A new campaign, known as RevivalStone, has been attributed to the China-linked threat actor Winnti, which targeted Japanese companies in the manufacturing, materials, and energy sectors in March 2024.

According to a report by Japanese cybersecurity company LAC, this activity overlaps with a threat cluster tracked by Trend Micro as Earth Freybug, which is believed to be a subset of the APT41 cyber espionage group, also known as Operation CuckooBees by Cybereason and Blackfly by Symantec.

APT41 is a highly skilled and methodical actor that has been known to mount espionage attacks and poison the supply chain. The group’s campaigns are designed with stealth in mind, using tactics such as custom toolsets that bypass security software and harvest critical information to establish covert channels for persistent remote access.

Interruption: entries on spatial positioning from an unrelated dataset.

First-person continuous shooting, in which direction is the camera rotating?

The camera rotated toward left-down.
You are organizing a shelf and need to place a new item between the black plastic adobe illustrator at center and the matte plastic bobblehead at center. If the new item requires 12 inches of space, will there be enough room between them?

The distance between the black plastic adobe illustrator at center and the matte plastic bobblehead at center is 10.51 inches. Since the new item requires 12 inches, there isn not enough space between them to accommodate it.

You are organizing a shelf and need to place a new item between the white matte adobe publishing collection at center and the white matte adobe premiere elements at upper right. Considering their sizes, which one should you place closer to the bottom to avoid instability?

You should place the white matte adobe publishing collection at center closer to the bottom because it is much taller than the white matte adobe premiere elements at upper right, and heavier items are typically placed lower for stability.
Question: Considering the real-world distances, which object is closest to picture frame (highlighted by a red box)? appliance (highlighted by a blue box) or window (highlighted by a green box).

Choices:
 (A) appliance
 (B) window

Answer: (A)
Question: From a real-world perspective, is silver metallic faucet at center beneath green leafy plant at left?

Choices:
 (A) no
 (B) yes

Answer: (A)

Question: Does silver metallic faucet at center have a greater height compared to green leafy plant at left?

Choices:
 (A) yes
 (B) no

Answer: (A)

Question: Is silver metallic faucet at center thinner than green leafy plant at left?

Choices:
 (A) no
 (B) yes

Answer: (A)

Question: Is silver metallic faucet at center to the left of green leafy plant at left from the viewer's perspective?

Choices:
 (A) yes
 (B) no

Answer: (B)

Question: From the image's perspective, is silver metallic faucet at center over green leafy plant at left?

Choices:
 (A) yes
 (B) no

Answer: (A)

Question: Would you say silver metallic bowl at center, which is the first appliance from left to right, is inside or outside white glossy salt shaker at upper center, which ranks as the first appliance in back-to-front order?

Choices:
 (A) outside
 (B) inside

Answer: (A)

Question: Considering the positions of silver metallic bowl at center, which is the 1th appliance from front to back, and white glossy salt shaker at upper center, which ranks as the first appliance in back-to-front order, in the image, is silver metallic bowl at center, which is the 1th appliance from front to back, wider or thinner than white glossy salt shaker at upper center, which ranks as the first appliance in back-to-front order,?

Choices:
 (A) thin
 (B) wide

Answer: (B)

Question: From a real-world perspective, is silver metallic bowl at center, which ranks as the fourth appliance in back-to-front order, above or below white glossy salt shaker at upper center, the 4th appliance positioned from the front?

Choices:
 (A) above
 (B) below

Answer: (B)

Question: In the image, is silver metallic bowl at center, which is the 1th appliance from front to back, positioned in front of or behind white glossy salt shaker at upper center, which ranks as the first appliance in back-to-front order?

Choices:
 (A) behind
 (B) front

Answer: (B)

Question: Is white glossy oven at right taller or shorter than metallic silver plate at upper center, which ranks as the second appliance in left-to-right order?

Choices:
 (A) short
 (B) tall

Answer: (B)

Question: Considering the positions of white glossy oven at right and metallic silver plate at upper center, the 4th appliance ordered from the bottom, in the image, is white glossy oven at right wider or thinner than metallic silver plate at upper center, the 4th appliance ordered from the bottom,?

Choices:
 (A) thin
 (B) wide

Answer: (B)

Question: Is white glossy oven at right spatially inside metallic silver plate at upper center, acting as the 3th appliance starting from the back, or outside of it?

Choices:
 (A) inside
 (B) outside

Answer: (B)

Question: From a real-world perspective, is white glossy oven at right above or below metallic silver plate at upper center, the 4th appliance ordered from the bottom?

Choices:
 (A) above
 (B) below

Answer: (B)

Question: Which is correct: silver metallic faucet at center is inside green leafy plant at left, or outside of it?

LAC noted that the group’s espionage activities have targeted a wide range of public and private industry sectors worldwide, with a focus on the use of Winnti malware, which features a unique rootkit that allows for hiding and manipulation of communications, as well as the use of stolen digital certificates.

Winnti, active since at least 2012, has primarily targeted manufacturing and materials-related organizations in Asia, with recent campaigns between November 2023 and October 2024 exploiting weaknesses in public-facing applications like IBM Lotus Domino to deploy malware, including:

  • DEATHLOTUS – A passive CGI backdoor that supports file creation and command execution
  • UNAPIMON – A defense evasion utility written in C++
  • PRIVATELOG – A loader that drops Winnti RAT, which delivers a kernel-level rootkit named WINNKIT
  • CUNNINGPIGEON – A backdoor that uses Microsoft Graph API to fetch commands and perform file and process management
  • WINDJAMMER – A rootkit that intercepts TCPIP Network Interface and creates covert channels with infected endpoints
  • SHADOWGAZE – A passive backdoor that reuses listening ports from IIS web servers

The latest attack chain documented by LAC exploited an SQL injection vulnerability in an unspecified enterprise resource planning (ERP) system to drop web shells such as China Chopper and Behinder on the compromised server, using the access to perform reconnaissance, collect credentials, and deliver an improved version of the Winnti malware.

The intrusion expanded to breach a managed service provider (MSP) by leveraging a shared account, followed by using the company’s infrastructure to propagate the malware to three other organizations.

LAC found references to TreadStone and StoneV5 in the RevivalStone campaign, with TreadStone being a controller designed to work with the Winnti malware, and StoneV5 possibly indicating Version 5 of the malware.

Researchers noted that the new Winnti malware has been implemented with features such as obfuscation, updated encryption algorithms, and evasion by security products, and it is likely that the attacker group will continue to update the functions of the Winnti malware and use it in attacks.

This disclosure comes as Fortinet FortiGuard Labs detailed a Linux-based attack suite called SSHDInjector, associated with another Chinese nation-state hacking group known as Daggerfly, which is equipped to hijack the SSH daemon on network appliances for persistent access and covert actions.

The malware suite is engineered for data exfiltration, listening for incoming instructions from a remote server to enumerate running processes and services, perform file operations, launch terminals, and execute terminal commands.